The FANUC A20B-8100-0135 is an 18i-A LCD mounted master board used in FANUC CNC control architecture.
As a main-board level PCB, it sits at the center of system communication and board-level coordination, making it a critical replacement part when the original control hardware must be preserved rather than redesigned. Public listings consistently identify this model as a main PCB or master board for the 18i-A platform.
In service practice, a board like this is rarely treated as a generic electronic spare.
It is normally sourced for fault replacement, overhaul projects, or long-term maintenance support on installed machines that still depend on the original FANUC 18i-A structure.
For many workshops, the practical advantage is straightforward: replacing the correct master board is usually faster and less risky than attempting an adaptation around a mismatched PCB.
| Parameter | Value |
|---|---|
| Part Number | A20B-8100-0135 |
| Manufacturer | FANUC |
| Type | PCB |
| Model Number | A20B81000135 |
| Range | PC Board |
| Category | Main |
| Description | 181 / 181-A Master board |
| Board Role | Master board / Main PCB |
| Mounting Style | LCD mounted |
| Typical CNC Family | 18i-A |
A master board has a broader responsibility than a narrow-function daughter card. It supports the main control framework, where data exchange, internal board communication, and system-level logic must remain stable under continuous machine operation.
That is why technicians usually treat failure at this level as a serious but highly specific repair event: the correct replacement board can restore the original control path without changing the rest of the system architecture.
Q1: What is the practical function of the A20B-8100-0135 inside a CNC system?
The A20B-8100-0135 is used as a master board or main PCB in an 18i-A control configuration. In practical terms, that places it at the heart of the control assembly, where multiple internal functions depend on stable board-level communication.
When a board in this position becomes unreliable, the machine can show wide-ranging symptoms because the fault affects the central hardware layer rather than one isolated option.
Q2: Why is exact model matching especially important for a master board?
Because a master board is tied closely to the original control family, hardware structure, and installed system layout.
A board that looks physically similar may still differ in application, installed firmware environment, or supported configuration.
In industrial repair, exact matching helps reduce startup faults, communication problems, and avoidable commissioning delays.
Q3: Is this board mainly used in new machine projects or in maintenance work?
In most cases it is far more relevant to maintenance, retrofit support, and board-level replacement than to new machine construction.

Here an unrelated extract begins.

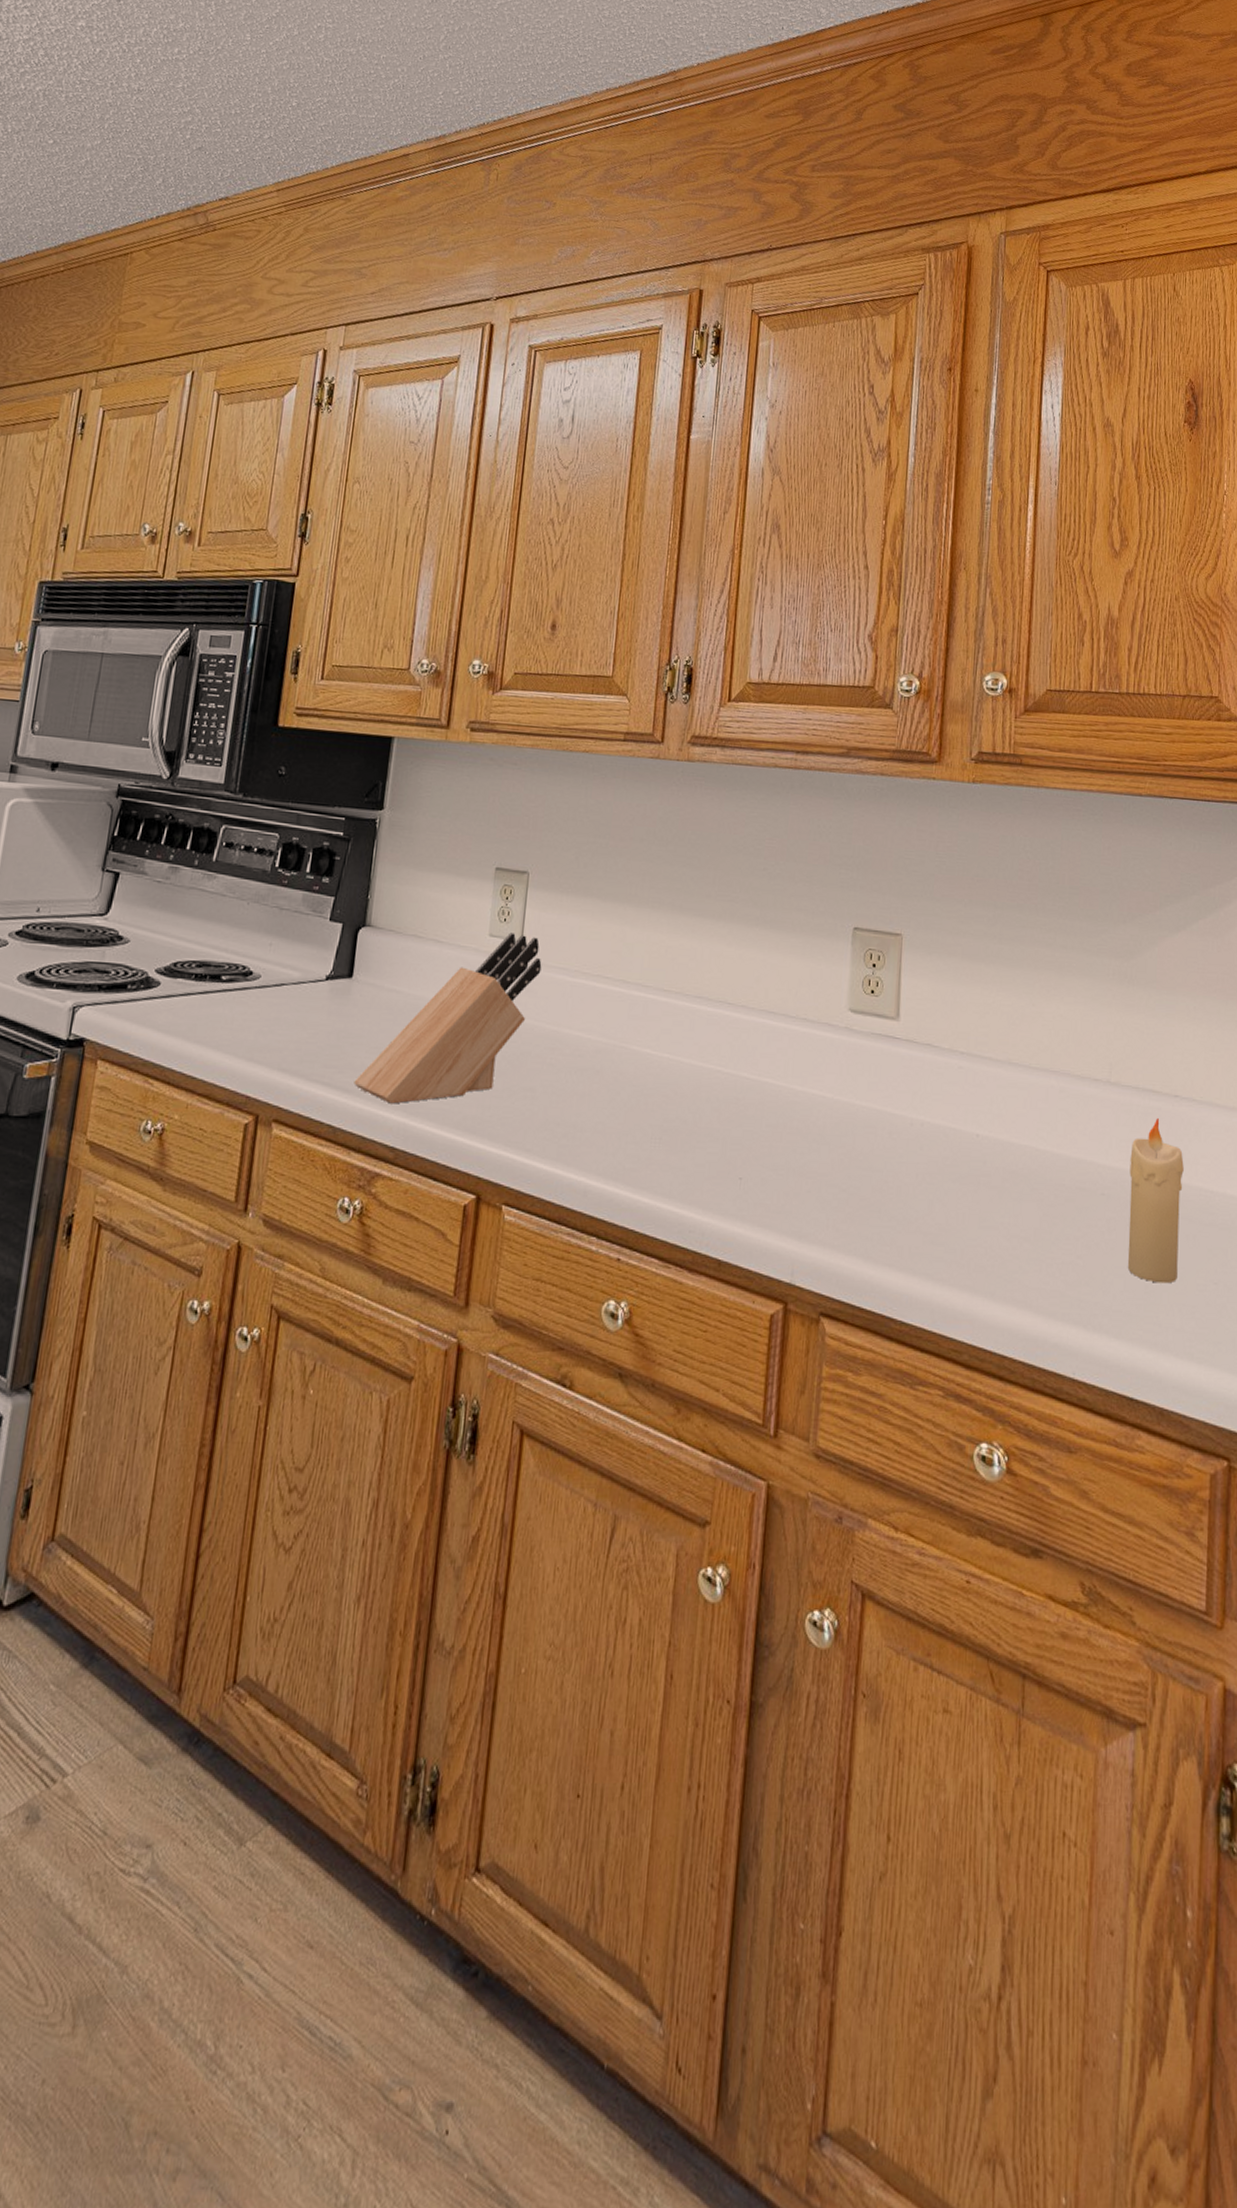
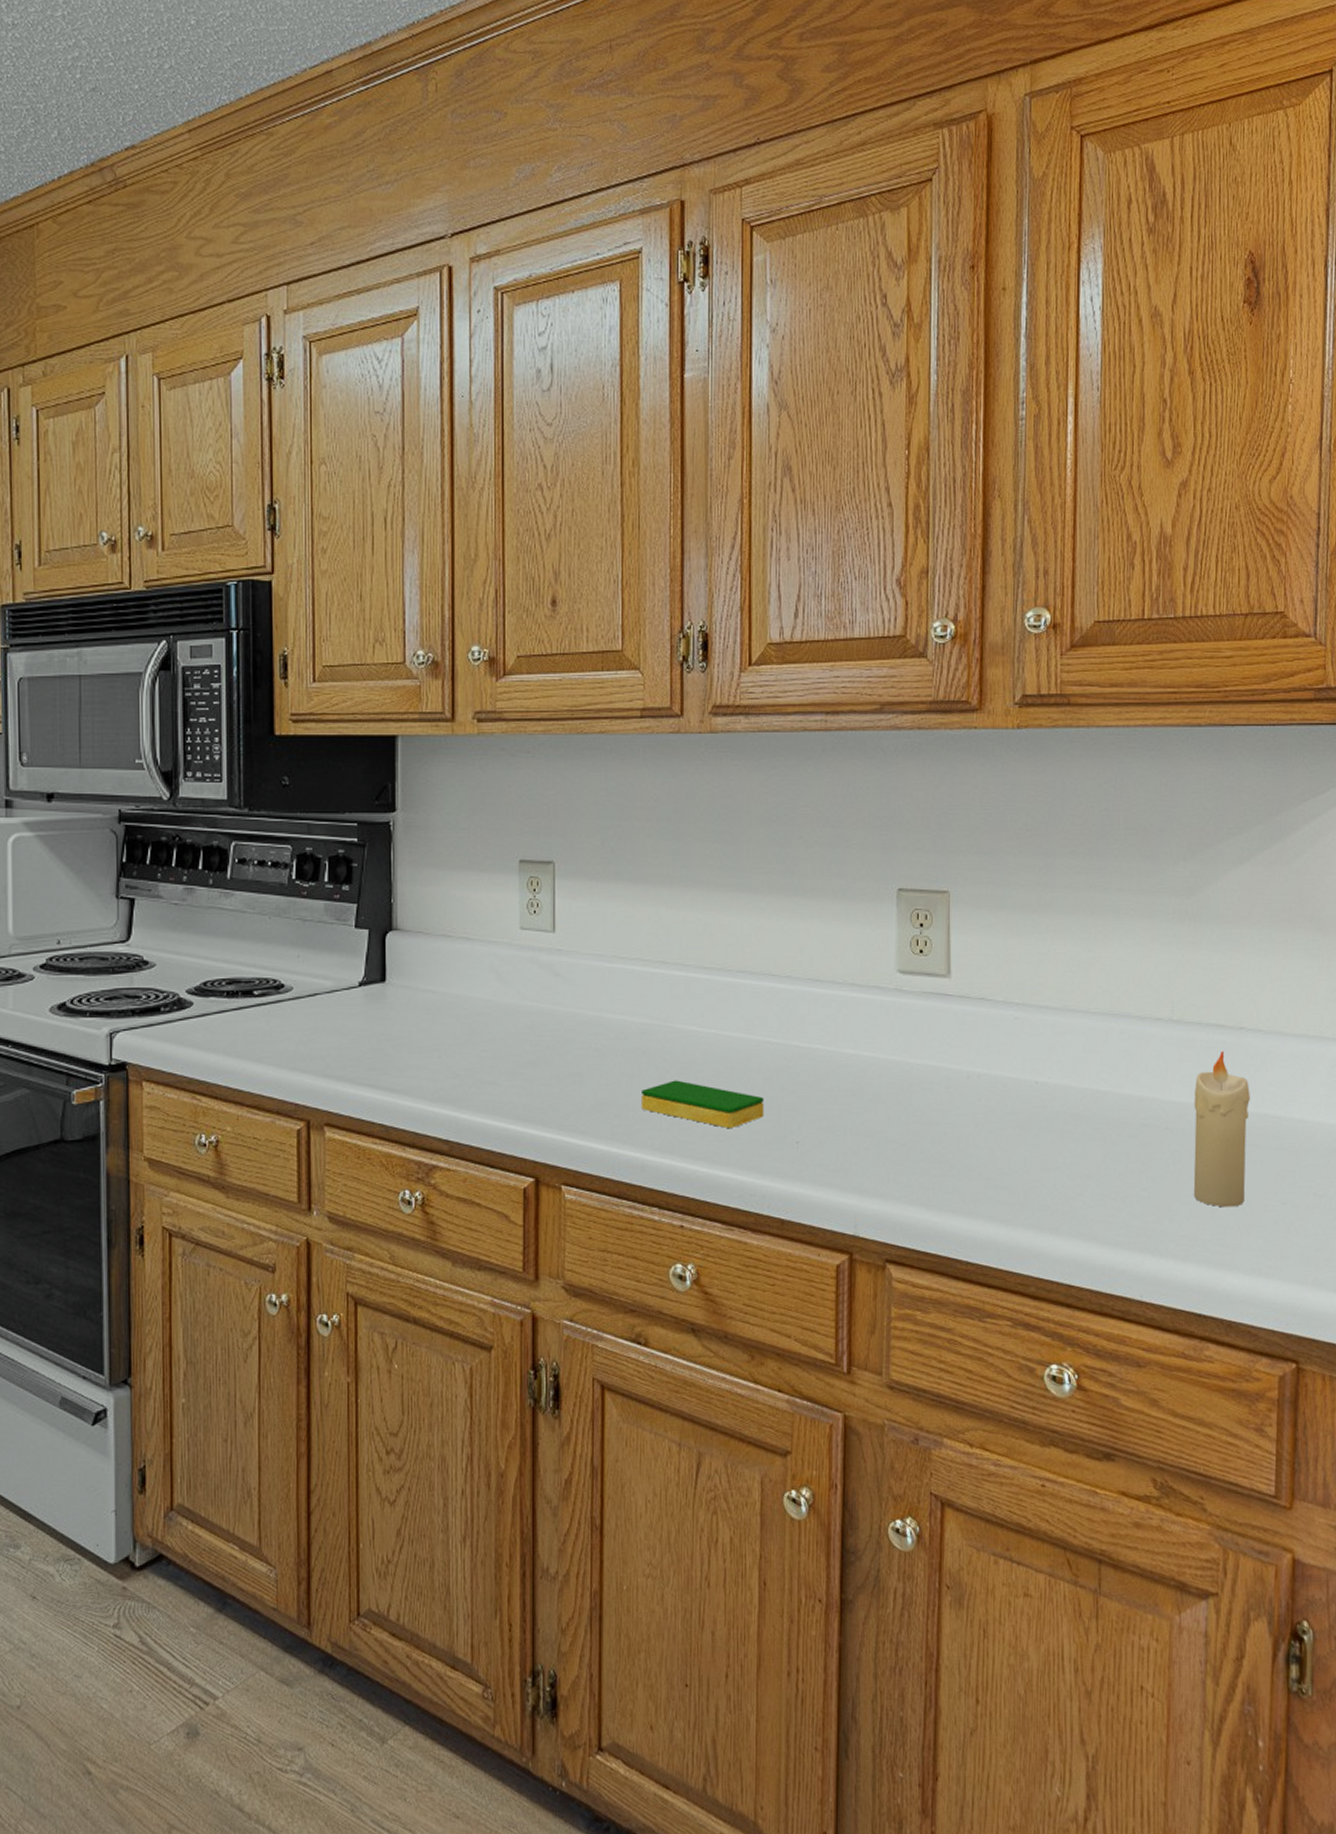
knife block: present [354,932,542,1104] -> none [400,924,577,1100]
dish sponge: none [589,1103,711,1159] -> present [642,1080,765,1129]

Machines built around FANUC 18i-A controls often remain productive for many years, so the correct main board continues to have value long after the original installation.

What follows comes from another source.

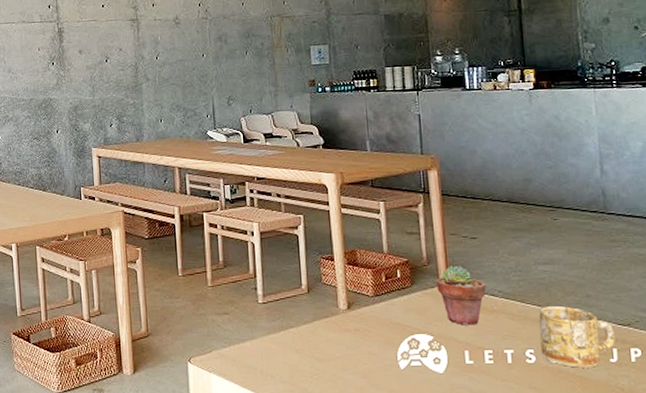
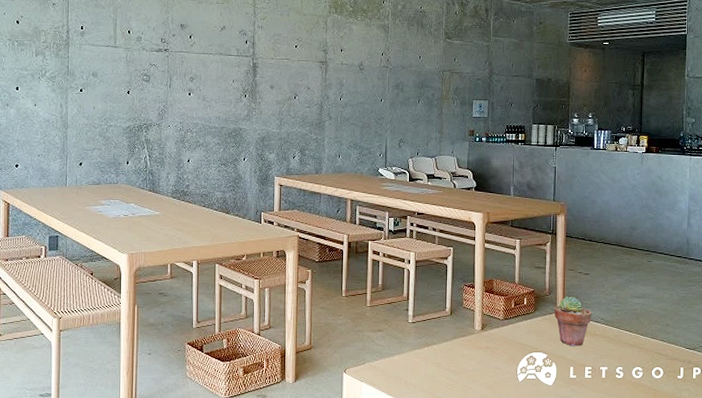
mug: present [539,306,615,368] -> none [628,332,683,382]

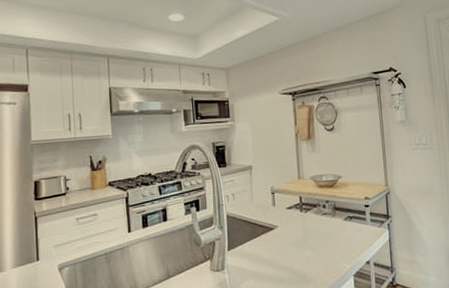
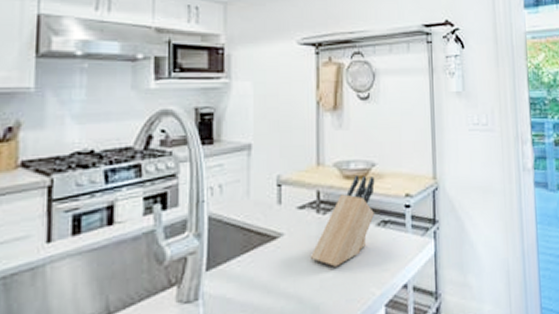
knife block: none [297,184,342,249] -> present [309,174,375,267]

Q4: What should technicians inspect before replacing this board?
They should confirm the exact part number, inspect connectors and mounting points, check cabinet cleanliness and cooling, and verify that the issue is not coming from a related power, cable, or option-board fault.
A master board replacement should be part of a controlled diagnostic process, because central-board failures can sometimes be accompanied by secondary symptoms elsewhere in the cabinet.
Q5: Why do industrial buyers keep boards like A20B-8100-0135 in spare inventory?
Because downtime linked to a failed main board can stop the machine completely.
Keeping the correct board on hand shortens recovery time and helps preserve the original control architecture.
For users operating legacy FANUC systems, that is often more economical than a broader control retrofit.